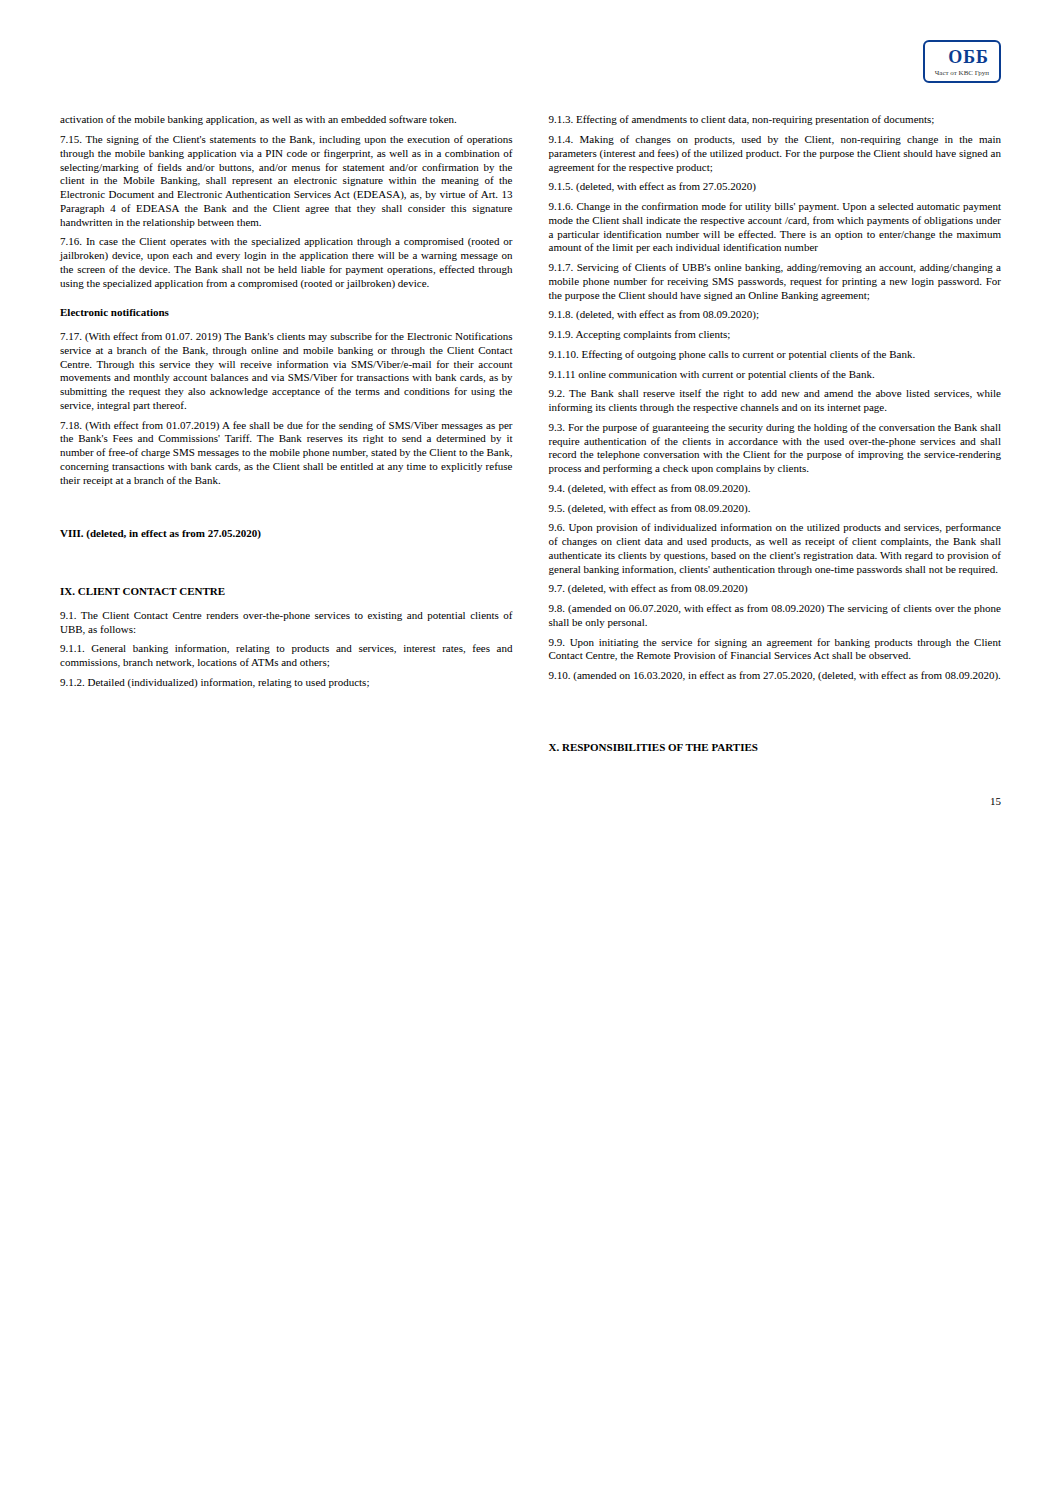ОББЧаст от KBC Груп
activation of the mobile banking application, as well as with an embedded software token.
7.15. The signing of the Client's statements to the Bank, including upon the execution of operations through the mobile banking application via a PIN code or fingerprint, as well as in a combination of selecting/marking of fields and/or buttons, and/or menus for statement and/or confirmation by the client in the Mobile Banking, shall represent an electronic signature within the meaning of the Electronic Document and Electronic Authentication Services Act (EDEASA), as, by virtue of Art. 13 Paragraph 4 of EDEASA the Bank and the Client agree that they shall consider this signature handwritten in the relationship between them.
7.16. In case the Client operates with the specialized application through a compromised (rooted or jailbroken) device, upon each and every login in the application there will be a warning message on the screen of the device. The Bank shall not be held liable for payment operations, effected through using the specialized application from a compromised (rooted or jailbroken) device.
Electronic notifications
7.17. (With effect from 01.07. 2019) The Bank's clients may subscribe for the Electronic Notifications service at a branch of the Bank, through online and mobile banking or through the Client Contact Centre. Through this service they will receive information via SMS/Viber/e-mail for their account movements and monthly account balances and via SMS/Viber for transactions with bank cards, as by submitting the request they also acknowledge acceptance of the terms and conditions for using the service, integral part thereof.
7.18. (With effect from 01.07.2019) A fee shall be due for the sending of SMS/Viber messages as per the Bank's Fees and Commissions' Tariff. The Bank reserves its right to send a determined by it number of free-of charge SMS messages to the mobile phone number, stated by the Client to the Bank, concerning transactions with bank cards, as the Client shall be entitled at any time to explicitly refuse their receipt at a branch of the Bank.
VIII. (deleted, in effect as from 27.05.2020)
IX. CLIENT CONTACT CENTRE
9.1. The Client Contact Centre renders over-the-phone services to existing and potential clients of UBB, as follows:
9.1.1. General banking information, relating to products and services, interest rates, fees and commissions, branch network, locations of ATMs and others;
9.1.2. Detailed (individualized) information, relating to used products;
9.1.3. Effecting of amendments to client data, non-requiring presentation of documents;
9.1.4. Making of changes on products, used by the Client, non-requiring change in the main parameters (interest and fees) of the utilized product. For the purpose the Client should have signed an agreement for the respective product;
9.1.5. (deleted, with effect as from 27.05.2020)
9.1.6. Change in the confirmation mode for utility bills' payment. Upon a selected automatic payment mode the Client shall indicate the respective account /card, from which payments of obligations under a particular identification number will be effected. There is an option to enter/change the maximum amount of the limit per each individual identification number
9.1.7. Servicing of Clients of UBB's online banking, adding/removing an account, adding/changing a mobile phone number for receiving SMS passwords, request for printing a new login password. For the purpose the Client should have signed an Online Banking agreement;
9.1.8. (deleted, with effect as from 08.09.2020);
9.1.9. Accepting complaints from clients;
9.1.10. Effecting of outgoing phone calls to current or potential clients of the Bank.
9.1.11 online communication with current or potential clients of the Bank.
9.2. The Bank shall reserve itself the right to add new and amend the above listed services, while informing its clients through the respective channels and on its internet page.
9.3. For the purpose of guaranteeing the security during the holding of the conversation the Bank shall require authentication of the clients in accordance with the used over-the-phone services and shall record the telephone conversation with the Client for the purpose of improving the service-rendering process and performing a check upon complains by clients.
9.4. (deleted, with effect as from 08.09.2020).
9.5. (deleted, with effect as from 08.09.2020).
9.6. Upon provision of individualized information on the utilized products and services, performance of changes on client data and used products, as well as receipt of client complaints, the Bank shall authenticate its clients by questions, based on the client's registration data. With regard to provision of general banking information, clients' authentication through one-time passwords shall not be required.
9.7. (deleted, with effect as from 08.09.2020)
9.8. (amended on 06.07.2020, with effect as from 08.09.2020) The servicing of clients over the phone shall be only personal.
9.9. Upon initiating the service for signing an agreement for banking products through the Client Contact Centre, the Remote Provision of Financial Services Act shall be observed.
9.10. (amended on 16.03.2020, in effect as from 27.05.2020, (deleted, with effect as from 08.09.2020).
X. RESPONSIBILITIES OF THE PARTIES
15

§ **ABOUT THIS TASK**
Out of the data above, transcribe exactly and only the lines starting with the line that has "9.4. (deleted, with" and going on through the line that has "9.5. (deleted, with", both included.

§ **ANSWER**
9.4. (deleted, with effect as from 08.09.2020).
9.5. (deleted, with effect as from 08.09.2020).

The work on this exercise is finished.